# Warrior Run Depot



## Big65Dude (Jan 2, 2008)

Last spring, my friend Clem O'Jevich, proprietor of *Warrior Run Loco Works*, obtained a couple of large scale buildings - a station and an engine house - I don't know where from. Both were well-built of quarter-inch plywood with hand-laid wood shake shingles, albeit unpainted and devoid of much detail. It appeared as if they were built to 1:29 scale because the doors were all a bit undersized for 1:20.3 scale. Clem gave the engine house to Roger Cutter to use on his *RGS East* layout because it was too large for his own modular set up and kept the depot structure. He asked me if I'd like to try to "spiff it up" a bit, which I did.

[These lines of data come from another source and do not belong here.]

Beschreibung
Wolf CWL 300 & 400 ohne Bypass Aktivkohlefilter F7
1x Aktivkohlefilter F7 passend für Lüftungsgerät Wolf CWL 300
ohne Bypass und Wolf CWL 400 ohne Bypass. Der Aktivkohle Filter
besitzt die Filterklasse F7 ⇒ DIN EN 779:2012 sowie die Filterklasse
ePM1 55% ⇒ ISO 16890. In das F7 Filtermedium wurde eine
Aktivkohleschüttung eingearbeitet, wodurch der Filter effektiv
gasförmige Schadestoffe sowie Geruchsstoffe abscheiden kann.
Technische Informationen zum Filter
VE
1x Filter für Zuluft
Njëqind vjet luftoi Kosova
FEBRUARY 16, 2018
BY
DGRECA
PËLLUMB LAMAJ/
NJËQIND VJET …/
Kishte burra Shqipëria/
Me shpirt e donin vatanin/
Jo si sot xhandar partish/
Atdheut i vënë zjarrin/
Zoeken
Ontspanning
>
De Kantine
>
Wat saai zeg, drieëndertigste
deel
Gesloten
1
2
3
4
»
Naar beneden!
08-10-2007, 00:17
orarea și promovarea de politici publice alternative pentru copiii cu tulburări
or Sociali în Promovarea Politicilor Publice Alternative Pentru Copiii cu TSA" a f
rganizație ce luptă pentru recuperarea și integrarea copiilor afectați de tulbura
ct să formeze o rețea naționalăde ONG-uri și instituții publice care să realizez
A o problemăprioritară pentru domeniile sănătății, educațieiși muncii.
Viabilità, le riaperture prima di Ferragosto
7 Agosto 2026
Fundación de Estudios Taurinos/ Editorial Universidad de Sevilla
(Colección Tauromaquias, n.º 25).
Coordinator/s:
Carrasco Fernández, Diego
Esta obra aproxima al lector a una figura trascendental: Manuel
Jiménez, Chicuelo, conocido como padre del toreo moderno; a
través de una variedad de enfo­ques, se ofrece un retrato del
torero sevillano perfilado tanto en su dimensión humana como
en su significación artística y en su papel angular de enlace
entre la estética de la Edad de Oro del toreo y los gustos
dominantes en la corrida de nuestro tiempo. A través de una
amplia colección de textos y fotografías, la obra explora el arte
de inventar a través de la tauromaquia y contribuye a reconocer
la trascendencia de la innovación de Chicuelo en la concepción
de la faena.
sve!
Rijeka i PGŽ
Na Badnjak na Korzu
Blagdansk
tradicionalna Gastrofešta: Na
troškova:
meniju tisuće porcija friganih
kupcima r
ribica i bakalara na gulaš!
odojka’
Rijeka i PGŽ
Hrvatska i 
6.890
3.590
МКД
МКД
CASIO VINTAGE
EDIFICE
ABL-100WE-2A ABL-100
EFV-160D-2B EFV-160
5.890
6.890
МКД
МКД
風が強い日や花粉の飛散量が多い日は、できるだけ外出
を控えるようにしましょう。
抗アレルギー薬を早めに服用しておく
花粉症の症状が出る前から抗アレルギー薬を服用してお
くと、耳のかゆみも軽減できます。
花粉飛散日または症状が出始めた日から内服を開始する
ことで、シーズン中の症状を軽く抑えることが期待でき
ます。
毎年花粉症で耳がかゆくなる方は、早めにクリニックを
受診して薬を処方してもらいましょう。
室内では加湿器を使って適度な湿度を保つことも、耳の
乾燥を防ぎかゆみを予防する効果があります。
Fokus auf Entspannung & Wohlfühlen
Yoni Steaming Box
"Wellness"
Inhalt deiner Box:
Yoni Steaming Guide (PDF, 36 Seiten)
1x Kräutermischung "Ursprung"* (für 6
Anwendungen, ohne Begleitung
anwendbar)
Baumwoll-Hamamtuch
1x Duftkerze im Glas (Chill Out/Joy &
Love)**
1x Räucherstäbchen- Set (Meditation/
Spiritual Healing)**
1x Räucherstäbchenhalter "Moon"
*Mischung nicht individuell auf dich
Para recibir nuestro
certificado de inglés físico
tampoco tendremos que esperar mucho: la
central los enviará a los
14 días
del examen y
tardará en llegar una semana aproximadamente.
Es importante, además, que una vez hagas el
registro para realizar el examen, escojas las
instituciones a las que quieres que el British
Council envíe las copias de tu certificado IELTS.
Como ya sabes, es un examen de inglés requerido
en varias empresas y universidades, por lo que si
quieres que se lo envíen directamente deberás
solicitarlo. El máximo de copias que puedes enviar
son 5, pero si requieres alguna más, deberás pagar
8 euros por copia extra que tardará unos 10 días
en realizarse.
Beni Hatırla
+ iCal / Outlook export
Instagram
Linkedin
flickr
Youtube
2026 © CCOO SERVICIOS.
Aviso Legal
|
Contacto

I "refurbished" the engine house for Rog and posted the results in these pages. (Here's a link to the engine house posting, in case you missed it: New Engine House on the RGS East.) In the posting, I promised some pix of the depot project as well. We set up Clem's modular layout at the big train show at the Maryland State Fairgrounds in Timonium, MD, last weekend where I finally got a chance to take some photos - and here they are:



















(That's Clem's "store" in the background.)


----------



## paintjockey (Jan 3, 2008)

Very nice, as always. lookin forward to seeing it at ECLSTS


----------



## Torby (Jan 2, 2008)

Very nice!


----------



## Dr Rivet (Jan 5, 2008)

Jack 

Looks like your typical work!! Of course, most of aspire to get close to what you produce every time you get your hands on something. Presumably this is now a permanent fixture on the layout? If so, I look forward to a close inspection next weekend in Scranton. 

What is next on your list? [Projects I mean.] 

Congratulations.


----------



## joe rusz (Jan 3, 2008)

I always know when I'll find a particular post interesting and it's when I see a name I associate with fine modeling--like Jack, aka Big65Dude. Pretty nice, umm, dude. I say ya can never have enough stations.


----------



## chuckger (Jan 2, 2008)

Hi Jacj,

Another super job the station looks older than Clem. Will check it out at the ECLSTS

chuckger


----------



## Don Howard (Jan 2, 2008)

Looks great! 
I particularly like the waiting room door weathering. 

What did you use for the yellow paint? 

Looking forward to seeing this at ECLSTS.


----------



## Big65Dude (Jan 2, 2008)

Don -

To the best of my memory (I must admit that I'm starting to suffer from "CRS" - an age-related malady,) I used Floquil's Polly-S "Depot Buff" for the upper part of the walls. It's a water-based acrylic paint commonly available in hobby shops and online.


----------



## Steve Stockham (Jan 2, 2008)

Dang Jack, your work never fails to impress!!


----------